Occupational Therapists at Woman's Hospital treat not only orthopedic injuries such as carpal tunnel, shoulder, and hand injuries, but they are trained and certified in lymphedema management, and specialize in cancer rehabilitation.

Occupational Therapists frequently treat the following conditions:

  • Arm weakness/range of motion limitations after breast surgery or reconstruction
  • Lymphedema
  • Cancer related fatigue and weakness

Understanding "Occupation"

The term "occupation" is often misunderstood when it comes to occupational therapy. Although Occupational Therapists in some ways can work with you to help you return to your "occupation" by modifying your worksite to prevent further injury or making it more accessible for you, their main role is not about finding you a job!

The word occupation refers to the activities that you do on a daily basis - whether that is the routine of bathing, dressing, getting in and out of the car, or going to work and performing your duties.

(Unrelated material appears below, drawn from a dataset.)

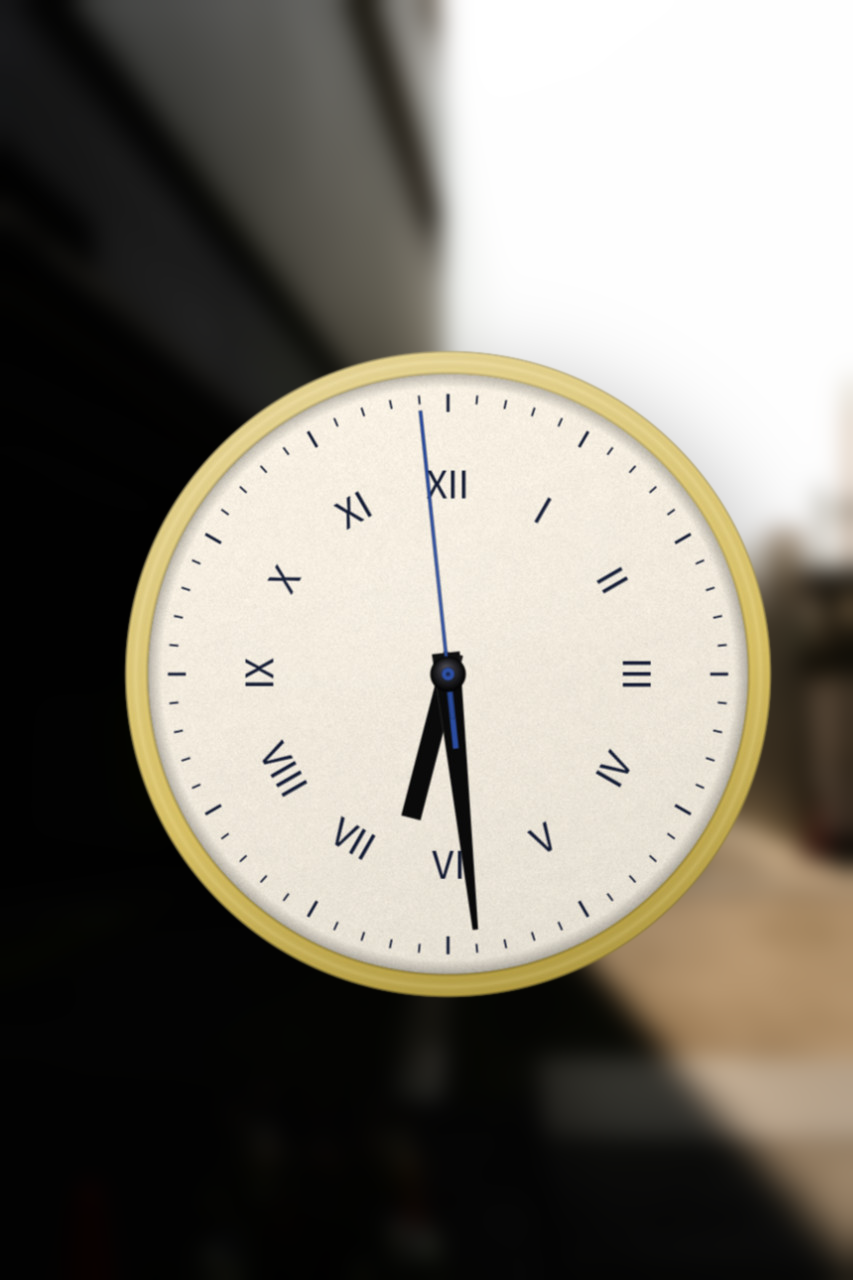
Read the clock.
6:28:59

The role of occupational therapy is to work on the skills that affect your ability to be successful at these activities. Injury, pain, and loss of motion may prevent you from functioning as you normally would.

Occupational Therapists

Therapists address the physical and cognitive reasons for your dysfunction through your participation in therapeutic exercises, and by using manual techniques, modalities, and educational instruction that relates to the issues you are having.

Occupational Therapists have obtained either a Bachelors, Masters, or Doctorate degree from an accredited university. They must pass a national certification examination and maintain this certification to use the initials OTR (Occupational Therapist Registered) after their name.

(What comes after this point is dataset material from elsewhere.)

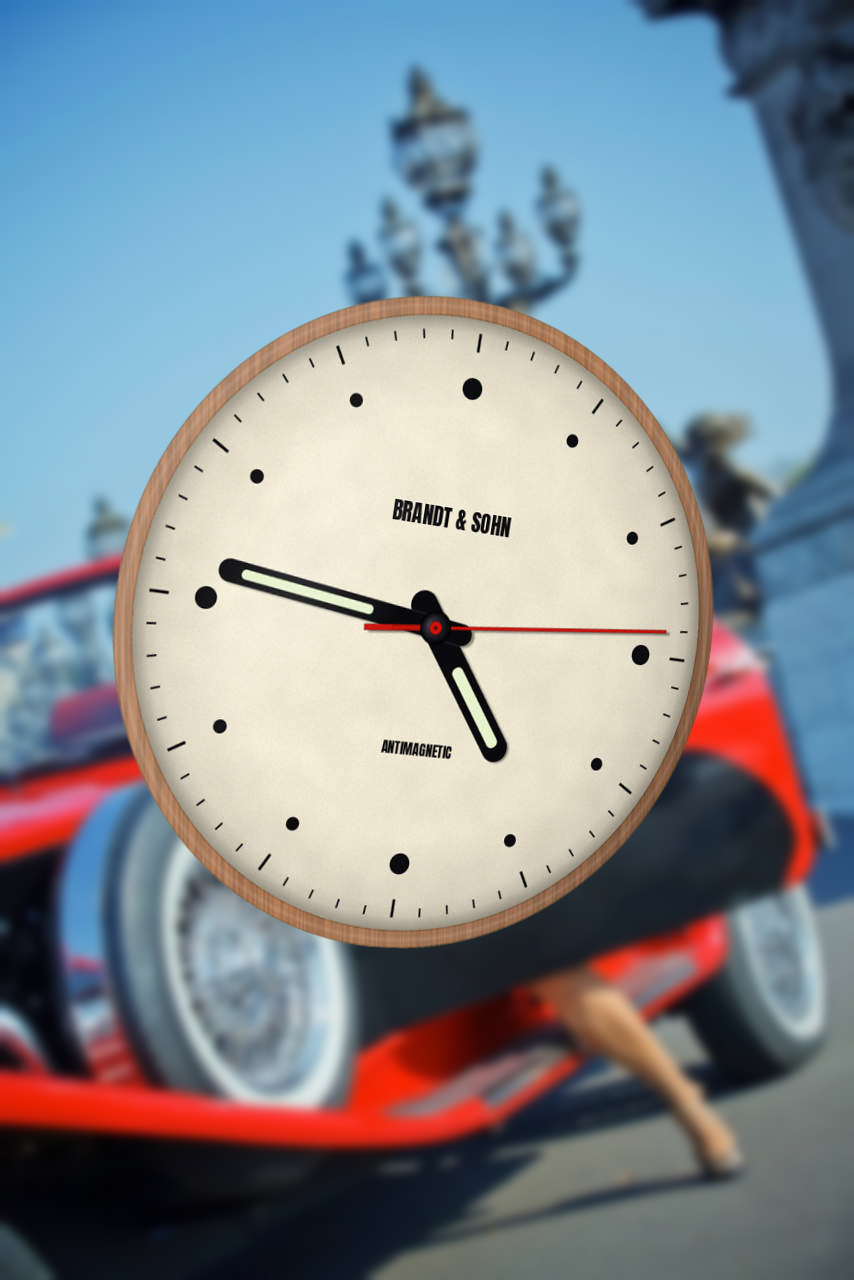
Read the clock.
4:46:14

Therapists must be licensed in the state that they work and they maintain this licensure by obtaining continuing education credits on a yearly basis.

Personalized Evaluation

During your evaluation, your therapist will review the following with you:

  • Your past medical history, pertinent lab results, and current physical complaints
  • Your range of motion and muscle strength
  • Your functional abilities at home and at work
  • Your level of pain
  • Your need for additional services or equipment that will help you to improve your level of function
  • Your level of understanding of your condition

Once you have been evaluated, your therapist will work with you to establish an individualized treatment plan and determine appropriate goals for your treatment.

You will be scheduled for additional treatment sessions, if needed, and will be educated on any precautions or limitations that you should be aware of due to your condition.